Passage shown:
[Start of section]

There are nevertheless cases when the Lagrangian method is useful, in particular for 
\begin{enumerate}
\item suggesting, and sometimes proving, the existence of conformal field theories,
\item  and analyzing their classical limits, when such limits exist. 
\end{enumerate}

In the Lagrangian method, correlation functions are represented as functional integrals
\begin{align}
 \la\prod_{i=1}^n V_{\sigma_i}(x_i)\ra = \int D\phi\ e^{\int dx L[\phi](x)} \ \prod_{i=1}^n \tilde{V}_{\sigma_i}[\phi](x_i)\ ,
\end{align}
where  
\begin{itemize}
 \item the integration variable is the fundamental field (or set of fields) $\phi(x)$,
\item the \term{Lagrangian} $L[\phi](x)$ of the model is a functional of $\phi(x)$,
\item the functional $\tilde{V}_{\sigma_i}[\phi](x_i)$ of $\phi(x)$ corresponds to the field $ V_{\sigma_i}(x_i)$,
\item the integration measure $D\phi$ is usually characterized by axioms on functional integrals. 
\end{itemize}
An important advantage of the Lagrangian method is the existence of the Lagrangian itself, a relatively simple object which is not tied to any specific correlation function and encodes much information about the model.

[End of section]

Actions to take:
A) In the passage on the Lagrangian method, what is the integration measure Dφ usually characterized by?
B) Extend the passage on the Lagrangian method above with the next few sentences, picking up after its final sentence.

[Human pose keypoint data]
[Start of section]

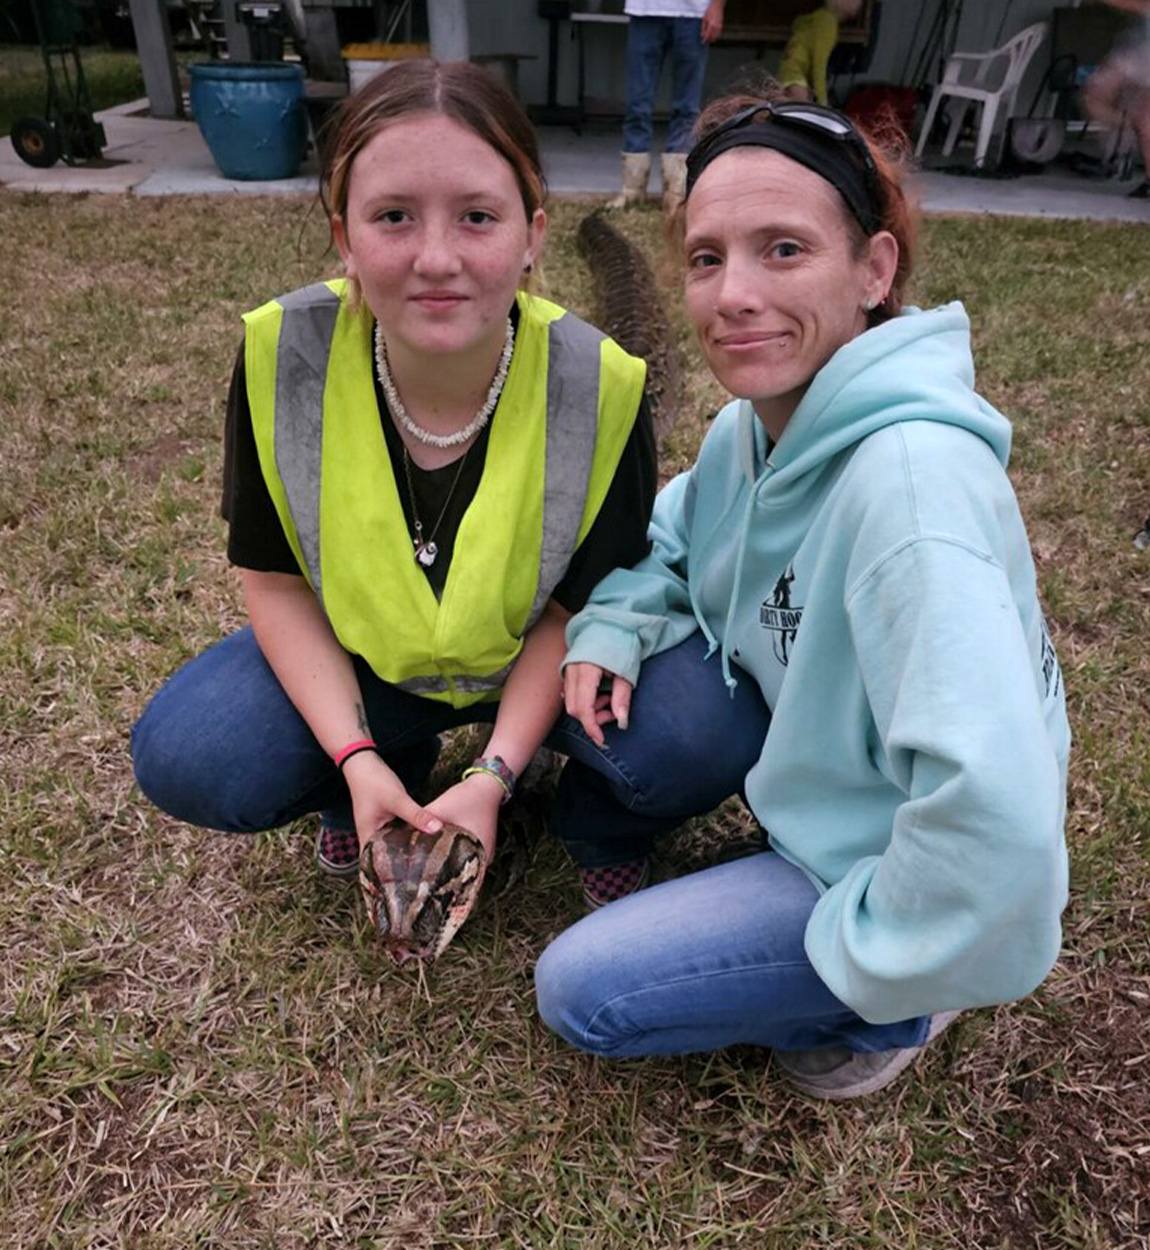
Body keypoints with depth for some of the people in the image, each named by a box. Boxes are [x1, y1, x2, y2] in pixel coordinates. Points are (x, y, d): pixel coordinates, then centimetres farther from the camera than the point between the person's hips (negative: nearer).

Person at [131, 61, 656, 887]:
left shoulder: (600, 387, -27)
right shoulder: (281, 356, -23)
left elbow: (578, 606, -15)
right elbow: (276, 581, -11)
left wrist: (494, 773, -24)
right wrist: (355, 757, -21)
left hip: (532, 660, -1)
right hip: (358, 660, 2)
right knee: (187, 761, -20)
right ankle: (395, 765, 11)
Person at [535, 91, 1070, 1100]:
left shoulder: (911, 473, -34)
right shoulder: (759, 417, -8)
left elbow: (996, 806, -40)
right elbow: (679, 525, 11)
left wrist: (867, 955, -22)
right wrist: (613, 626, -9)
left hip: (906, 878, -6)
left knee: (582, 992, -9)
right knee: (607, 685, -10)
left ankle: (889, 1008, 9)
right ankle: (608, 827, 20)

[End of section]

Answers by task:
A) It is usually characterized by axioms on functional integrals.

B)
The Lagrangian is the most common, but not the only object of this type: in certain integrable models or supersymmetric quantum field theories, much information is encoded in the geometry of a spectral curve.

In the Lagrangian method, we are thus in principle given all the correlation functions of a specific model from the start.
What we do not a priori know are the symmetry properties of the model.
Of course, we may try to choose the Lagrangian in order to ensure that certain symmetries are present.
However, the symmetries of the model also depend on the integration measure.
Axioms requiring functional integrals to behave as ordinary integrals often leave no choice for the integration measure, and 
it can happen that a transformation leaves the Lagrangian invariant, but changes the integration measure.
This transformation is then called anomalous, and is not a symmetry of the model.

Such an anomaly can also be described as a symmetry of the classical theory, which is not present in the corresponding quantum theory.
This is because the Lagrangian method can be interpreted as the quantization of the classical theory which is defined by the Lagrangian.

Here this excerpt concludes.